Records to process:
+ + +

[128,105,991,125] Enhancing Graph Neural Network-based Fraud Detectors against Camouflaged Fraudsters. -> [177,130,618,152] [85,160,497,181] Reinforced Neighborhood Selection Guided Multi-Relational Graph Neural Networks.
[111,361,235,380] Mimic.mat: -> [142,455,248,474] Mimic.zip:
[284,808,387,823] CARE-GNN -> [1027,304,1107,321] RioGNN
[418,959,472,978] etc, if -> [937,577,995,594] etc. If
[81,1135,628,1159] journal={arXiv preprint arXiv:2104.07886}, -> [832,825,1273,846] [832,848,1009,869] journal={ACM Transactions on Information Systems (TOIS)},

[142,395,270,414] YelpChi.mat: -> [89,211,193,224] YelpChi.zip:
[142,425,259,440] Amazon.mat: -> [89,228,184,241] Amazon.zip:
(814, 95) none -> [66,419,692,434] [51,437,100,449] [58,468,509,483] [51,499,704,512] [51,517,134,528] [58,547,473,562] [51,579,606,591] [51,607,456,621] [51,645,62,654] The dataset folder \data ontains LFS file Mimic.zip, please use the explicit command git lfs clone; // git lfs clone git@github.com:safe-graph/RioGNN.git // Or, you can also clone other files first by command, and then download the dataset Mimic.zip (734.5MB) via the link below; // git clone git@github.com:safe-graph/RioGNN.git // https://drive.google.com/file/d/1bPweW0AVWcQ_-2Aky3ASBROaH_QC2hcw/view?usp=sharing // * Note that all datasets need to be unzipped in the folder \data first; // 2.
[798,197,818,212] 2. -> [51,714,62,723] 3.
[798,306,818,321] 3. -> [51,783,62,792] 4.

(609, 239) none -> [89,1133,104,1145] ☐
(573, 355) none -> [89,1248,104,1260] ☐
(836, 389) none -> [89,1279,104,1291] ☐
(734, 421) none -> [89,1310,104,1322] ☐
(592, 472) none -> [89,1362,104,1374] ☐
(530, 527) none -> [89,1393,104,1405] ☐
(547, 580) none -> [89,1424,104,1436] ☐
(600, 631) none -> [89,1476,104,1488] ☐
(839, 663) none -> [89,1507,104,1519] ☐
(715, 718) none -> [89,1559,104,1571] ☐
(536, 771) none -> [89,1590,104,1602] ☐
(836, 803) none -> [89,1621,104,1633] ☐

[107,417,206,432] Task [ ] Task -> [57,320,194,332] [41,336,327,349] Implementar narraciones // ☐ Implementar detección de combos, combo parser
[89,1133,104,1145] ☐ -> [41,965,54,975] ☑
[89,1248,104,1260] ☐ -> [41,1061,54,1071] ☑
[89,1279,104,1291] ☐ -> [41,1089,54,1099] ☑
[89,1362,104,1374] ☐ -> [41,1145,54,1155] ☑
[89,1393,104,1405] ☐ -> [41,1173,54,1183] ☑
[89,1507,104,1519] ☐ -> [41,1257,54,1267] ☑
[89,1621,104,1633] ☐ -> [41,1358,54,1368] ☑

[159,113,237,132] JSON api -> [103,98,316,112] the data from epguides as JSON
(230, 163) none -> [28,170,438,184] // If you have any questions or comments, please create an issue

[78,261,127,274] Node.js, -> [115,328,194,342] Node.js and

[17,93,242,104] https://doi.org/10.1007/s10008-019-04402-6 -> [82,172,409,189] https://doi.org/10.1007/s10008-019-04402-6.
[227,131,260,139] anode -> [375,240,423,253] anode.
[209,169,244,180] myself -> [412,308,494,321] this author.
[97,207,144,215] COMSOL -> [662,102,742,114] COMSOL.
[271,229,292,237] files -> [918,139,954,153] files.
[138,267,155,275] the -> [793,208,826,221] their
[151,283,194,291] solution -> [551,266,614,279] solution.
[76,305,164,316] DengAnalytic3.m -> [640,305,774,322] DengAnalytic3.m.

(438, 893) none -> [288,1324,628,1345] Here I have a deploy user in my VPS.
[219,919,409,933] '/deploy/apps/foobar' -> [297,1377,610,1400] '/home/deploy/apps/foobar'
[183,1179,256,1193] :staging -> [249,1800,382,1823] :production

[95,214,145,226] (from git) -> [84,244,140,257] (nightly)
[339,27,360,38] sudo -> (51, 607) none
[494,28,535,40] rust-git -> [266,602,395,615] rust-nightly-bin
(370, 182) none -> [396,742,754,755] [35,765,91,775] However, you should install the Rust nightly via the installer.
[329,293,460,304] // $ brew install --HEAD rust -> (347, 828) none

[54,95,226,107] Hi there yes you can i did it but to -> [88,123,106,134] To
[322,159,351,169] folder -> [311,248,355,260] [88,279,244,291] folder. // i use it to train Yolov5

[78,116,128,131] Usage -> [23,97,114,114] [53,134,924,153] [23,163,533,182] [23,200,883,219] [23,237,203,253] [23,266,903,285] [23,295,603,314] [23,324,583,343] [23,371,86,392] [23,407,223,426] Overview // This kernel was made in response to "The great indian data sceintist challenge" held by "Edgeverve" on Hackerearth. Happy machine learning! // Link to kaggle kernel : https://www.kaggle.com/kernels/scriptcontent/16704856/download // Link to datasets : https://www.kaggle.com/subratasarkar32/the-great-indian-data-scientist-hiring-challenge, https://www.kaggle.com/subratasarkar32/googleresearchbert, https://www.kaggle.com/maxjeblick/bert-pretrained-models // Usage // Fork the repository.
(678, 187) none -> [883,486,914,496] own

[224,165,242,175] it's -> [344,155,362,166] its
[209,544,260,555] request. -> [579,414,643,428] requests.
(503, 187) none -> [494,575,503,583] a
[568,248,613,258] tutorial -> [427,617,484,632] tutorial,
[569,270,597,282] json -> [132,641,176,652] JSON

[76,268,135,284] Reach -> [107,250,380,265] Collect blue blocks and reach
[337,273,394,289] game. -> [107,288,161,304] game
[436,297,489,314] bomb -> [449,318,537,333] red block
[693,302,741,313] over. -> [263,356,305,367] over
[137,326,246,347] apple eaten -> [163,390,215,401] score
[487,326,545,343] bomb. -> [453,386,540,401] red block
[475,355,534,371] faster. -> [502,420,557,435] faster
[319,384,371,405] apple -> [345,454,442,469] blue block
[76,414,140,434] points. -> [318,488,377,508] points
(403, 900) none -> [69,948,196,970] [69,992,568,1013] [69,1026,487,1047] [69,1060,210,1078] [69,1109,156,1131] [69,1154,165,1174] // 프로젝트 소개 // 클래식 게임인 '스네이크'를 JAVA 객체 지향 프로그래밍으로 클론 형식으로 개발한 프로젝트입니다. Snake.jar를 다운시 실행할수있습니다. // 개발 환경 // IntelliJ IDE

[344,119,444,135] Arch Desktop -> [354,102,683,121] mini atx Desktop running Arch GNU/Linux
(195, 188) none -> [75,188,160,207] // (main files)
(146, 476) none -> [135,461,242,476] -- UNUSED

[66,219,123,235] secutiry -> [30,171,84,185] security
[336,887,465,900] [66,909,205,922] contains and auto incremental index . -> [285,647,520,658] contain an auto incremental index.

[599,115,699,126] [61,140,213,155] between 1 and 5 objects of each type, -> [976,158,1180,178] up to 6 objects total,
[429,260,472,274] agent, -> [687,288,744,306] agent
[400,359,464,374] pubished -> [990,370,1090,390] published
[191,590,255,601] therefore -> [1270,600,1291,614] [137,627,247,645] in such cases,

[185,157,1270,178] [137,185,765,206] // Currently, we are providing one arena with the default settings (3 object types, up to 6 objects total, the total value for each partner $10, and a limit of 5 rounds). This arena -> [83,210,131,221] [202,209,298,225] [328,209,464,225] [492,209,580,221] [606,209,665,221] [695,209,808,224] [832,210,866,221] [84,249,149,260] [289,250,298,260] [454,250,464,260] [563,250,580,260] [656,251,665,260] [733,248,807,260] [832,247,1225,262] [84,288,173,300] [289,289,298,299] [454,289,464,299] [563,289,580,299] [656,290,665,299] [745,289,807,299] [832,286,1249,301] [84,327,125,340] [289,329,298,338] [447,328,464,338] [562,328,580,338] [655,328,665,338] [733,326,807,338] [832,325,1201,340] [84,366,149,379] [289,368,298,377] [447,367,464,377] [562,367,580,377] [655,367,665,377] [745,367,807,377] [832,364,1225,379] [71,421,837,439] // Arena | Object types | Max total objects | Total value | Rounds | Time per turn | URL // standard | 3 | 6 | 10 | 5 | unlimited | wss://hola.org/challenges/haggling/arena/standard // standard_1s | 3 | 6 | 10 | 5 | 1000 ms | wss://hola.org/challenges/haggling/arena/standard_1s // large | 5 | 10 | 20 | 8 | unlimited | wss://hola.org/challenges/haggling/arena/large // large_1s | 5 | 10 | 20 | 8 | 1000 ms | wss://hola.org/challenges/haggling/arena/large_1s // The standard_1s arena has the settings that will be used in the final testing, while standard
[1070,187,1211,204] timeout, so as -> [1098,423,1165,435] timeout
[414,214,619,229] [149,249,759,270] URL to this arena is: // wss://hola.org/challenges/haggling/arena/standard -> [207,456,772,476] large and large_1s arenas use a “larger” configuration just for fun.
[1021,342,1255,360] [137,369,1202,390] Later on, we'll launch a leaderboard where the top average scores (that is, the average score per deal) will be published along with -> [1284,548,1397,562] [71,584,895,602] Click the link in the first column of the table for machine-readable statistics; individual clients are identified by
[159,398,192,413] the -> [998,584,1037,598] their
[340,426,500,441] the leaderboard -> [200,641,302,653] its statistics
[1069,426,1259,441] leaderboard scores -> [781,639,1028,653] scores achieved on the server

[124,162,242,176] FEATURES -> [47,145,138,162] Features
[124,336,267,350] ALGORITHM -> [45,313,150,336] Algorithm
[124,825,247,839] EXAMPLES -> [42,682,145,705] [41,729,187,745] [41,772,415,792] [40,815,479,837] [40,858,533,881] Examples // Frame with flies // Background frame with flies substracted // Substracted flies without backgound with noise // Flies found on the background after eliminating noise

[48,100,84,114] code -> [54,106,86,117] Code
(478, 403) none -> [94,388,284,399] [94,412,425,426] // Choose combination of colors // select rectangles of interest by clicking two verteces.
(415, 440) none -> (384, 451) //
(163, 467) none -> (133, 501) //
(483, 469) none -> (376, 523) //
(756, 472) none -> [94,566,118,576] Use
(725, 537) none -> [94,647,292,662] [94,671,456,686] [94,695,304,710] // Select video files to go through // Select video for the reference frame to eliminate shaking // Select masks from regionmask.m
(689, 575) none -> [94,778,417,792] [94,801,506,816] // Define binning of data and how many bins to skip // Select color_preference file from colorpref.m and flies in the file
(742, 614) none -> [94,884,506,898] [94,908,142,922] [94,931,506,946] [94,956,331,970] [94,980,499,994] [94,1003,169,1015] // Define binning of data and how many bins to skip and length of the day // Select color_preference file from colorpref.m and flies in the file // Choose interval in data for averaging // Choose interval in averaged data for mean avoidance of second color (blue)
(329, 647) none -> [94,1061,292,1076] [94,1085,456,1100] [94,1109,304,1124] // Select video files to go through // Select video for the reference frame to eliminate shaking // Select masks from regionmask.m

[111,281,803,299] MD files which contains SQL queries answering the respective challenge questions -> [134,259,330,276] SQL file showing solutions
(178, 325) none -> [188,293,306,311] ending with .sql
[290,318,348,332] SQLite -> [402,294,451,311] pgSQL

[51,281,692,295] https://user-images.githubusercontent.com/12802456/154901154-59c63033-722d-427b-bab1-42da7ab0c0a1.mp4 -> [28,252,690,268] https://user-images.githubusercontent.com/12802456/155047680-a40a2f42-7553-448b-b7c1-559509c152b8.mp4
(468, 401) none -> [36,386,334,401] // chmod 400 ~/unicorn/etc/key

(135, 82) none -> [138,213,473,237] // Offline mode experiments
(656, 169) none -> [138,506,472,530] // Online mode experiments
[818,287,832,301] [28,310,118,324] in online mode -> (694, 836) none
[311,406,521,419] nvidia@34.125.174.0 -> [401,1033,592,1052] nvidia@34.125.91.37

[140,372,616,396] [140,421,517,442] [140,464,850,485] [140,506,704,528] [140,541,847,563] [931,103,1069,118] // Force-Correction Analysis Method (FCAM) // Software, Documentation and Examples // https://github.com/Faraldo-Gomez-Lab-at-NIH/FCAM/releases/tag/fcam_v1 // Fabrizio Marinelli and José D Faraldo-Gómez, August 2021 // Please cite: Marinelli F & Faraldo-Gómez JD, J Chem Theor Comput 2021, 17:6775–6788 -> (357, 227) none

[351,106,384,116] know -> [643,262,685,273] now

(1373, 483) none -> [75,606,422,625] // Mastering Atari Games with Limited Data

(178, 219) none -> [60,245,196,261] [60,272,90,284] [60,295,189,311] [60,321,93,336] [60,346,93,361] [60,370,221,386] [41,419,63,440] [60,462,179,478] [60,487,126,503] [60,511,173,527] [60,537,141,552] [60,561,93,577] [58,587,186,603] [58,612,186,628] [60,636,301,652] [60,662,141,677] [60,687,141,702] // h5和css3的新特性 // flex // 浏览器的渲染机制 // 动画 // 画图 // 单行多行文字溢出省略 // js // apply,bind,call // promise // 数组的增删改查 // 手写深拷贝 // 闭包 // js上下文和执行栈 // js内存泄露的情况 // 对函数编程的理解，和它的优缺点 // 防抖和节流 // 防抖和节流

+ + +

Required action: Looking at the data above, return every line from the one with "[339,27,360,38] sudo -> (51, 607) none" down to the one with "[322,159,351,169] folder ->", exactly and inclusively.

Written response:
[339,27,360,38] sudo -> (51, 607) none
[494,28,535,40] rust-git -> [266,602,395,615] rust-nightly-bin
(370, 182) none -> [396,742,754,755] [35,765,91,775] However, you should install the Rust nightly via the installer.
[329,293,460,304] // $ brew install --HEAD rust -> (347, 828) none

[54,95,226,107] Hi there yes you can i did it but to -> [88,123,106,134] To
[322,159,351,169] folder -> [311,248,355,260] [88,279,244,291] folder. // i use it to train Yolov5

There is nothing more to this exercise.